Новый мир, 2007 № 05 (Журнал «Новый мир») - страница 179

Правда, это совершенно не значит, что герой не мог заблуждаться. Кто относительно самого себя не заблуждается? Что касается Улицкой, то, поскольку роман уже написан и пустился в автономное плавание, ее мнение значит не более, чем мнение любого читателя, который вовсе не обязан с ней соглашаться.

Принести в литературу нечто новое — большая редкость, неимоверная авторская удача. Новое, что принесла в литературу Улицкая, — богословский роман, именно так, хоть имя, конечно, дико. Богословский роман — большая смелость. Призраки тринитарного и литургического богословия, экклезиологии, сотериологии, мариологии, христологии наполняют книгу. Всем нашлось место. Я говорю: призраки, — поскольку в романе нет (с некоторыми оговорками) ни богословской дискуссии, ни богословской рефлексии, но есть выводы, эту рефлексию, безусловно, предполагающие.
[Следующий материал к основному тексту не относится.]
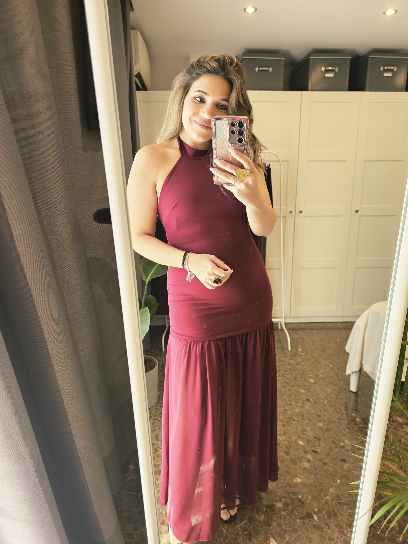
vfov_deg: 73.9
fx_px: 361
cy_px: 272
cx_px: 204
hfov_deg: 58.9
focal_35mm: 23
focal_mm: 6.3
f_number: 1.7
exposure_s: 1/100
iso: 200
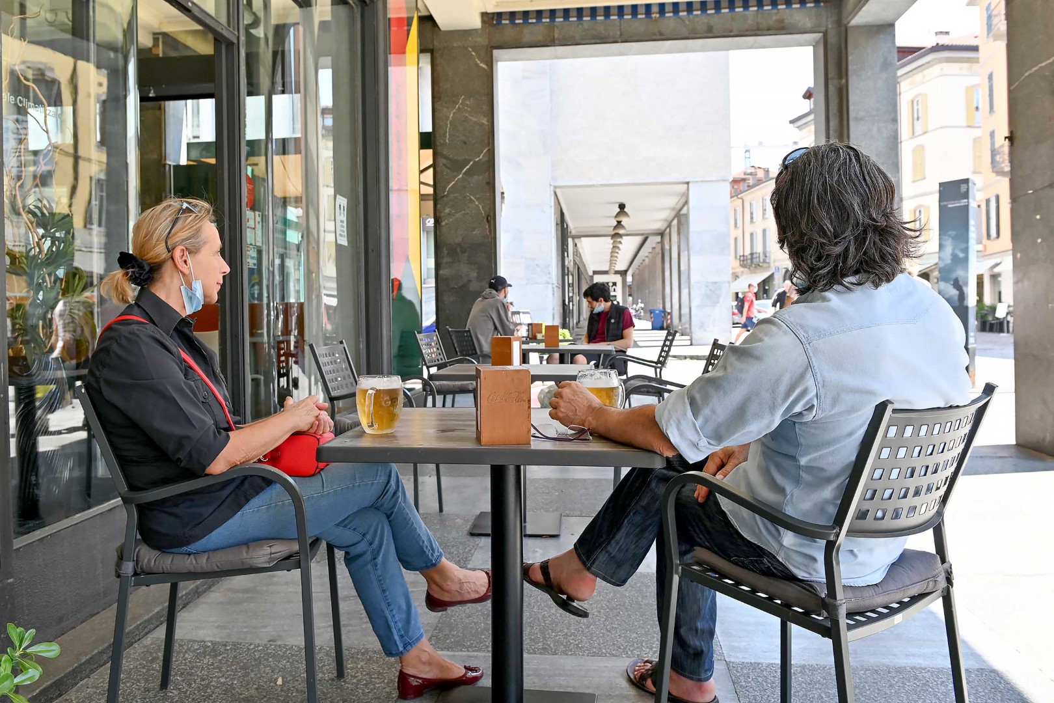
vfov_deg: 47.9
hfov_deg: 67.4
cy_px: 352
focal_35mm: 27
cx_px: 527
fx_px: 790
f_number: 7.1
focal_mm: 27
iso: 200
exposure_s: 1/125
И есть многочисленные пронизывающие роман обращения к этой теме. Бывали романы филологические, бывали философские — теперь есть и богословский.

Многих ли читателей может это занимать? Многие ли озабочены отношением ортодоксии к ортопраксии? Кто будет размышлять над литургией Даниэля, полностью включенной в книгу? Правда, у романа несколько уровней, так что и читатели без богословского интереса свое находят.

Улицкая написала многоголосный роман со множеством разнообразных историй, судеб, драм, с духовными исканиями и провалами, с персонажами и ситуациями во многом новыми и даже диковинными для русской литературы. Она создала в нем поле открытости, терпимости и милосердия и в то же время возможности морального выбора и высокой моральной требовательности, лишенной даже тени морализаторства.

Она создала образ положительно прекрасного человека, столь взыскуемый русской литературой. Задача неимоверной сложности. Причем человека высокой социальной активности, что еще больше усложняет задачу. Не идиота. А впрочем, и идиота, конечно, с прямыми отсылками к Достоевскому (присутствующему в романе не только в этой точке). “Я думаю, он помешался немного”, “Конечно, сумасшедший <...>. У него что-то сместилось в голове <...> в голове у него чистое безумие” — персонажные реплики. И если одна из них принадлежит человеку достаточно простодушному, то другая — женщине с сильным и жестким умом. Смотрели с разных сторон — увидели одно и то же.

Но только Даниэль живет не во внешнем комфорте, не на ренту и действует не в петербургских гостиных. Его очевидное многим безумие, или, если помягче сказать, неадекватность, постоянно проверяется прямой опасностью для жизни, социальной и моральной ответственностью в сомнительном блаженстве посетить мир в минуты его крайнего неблагополучия.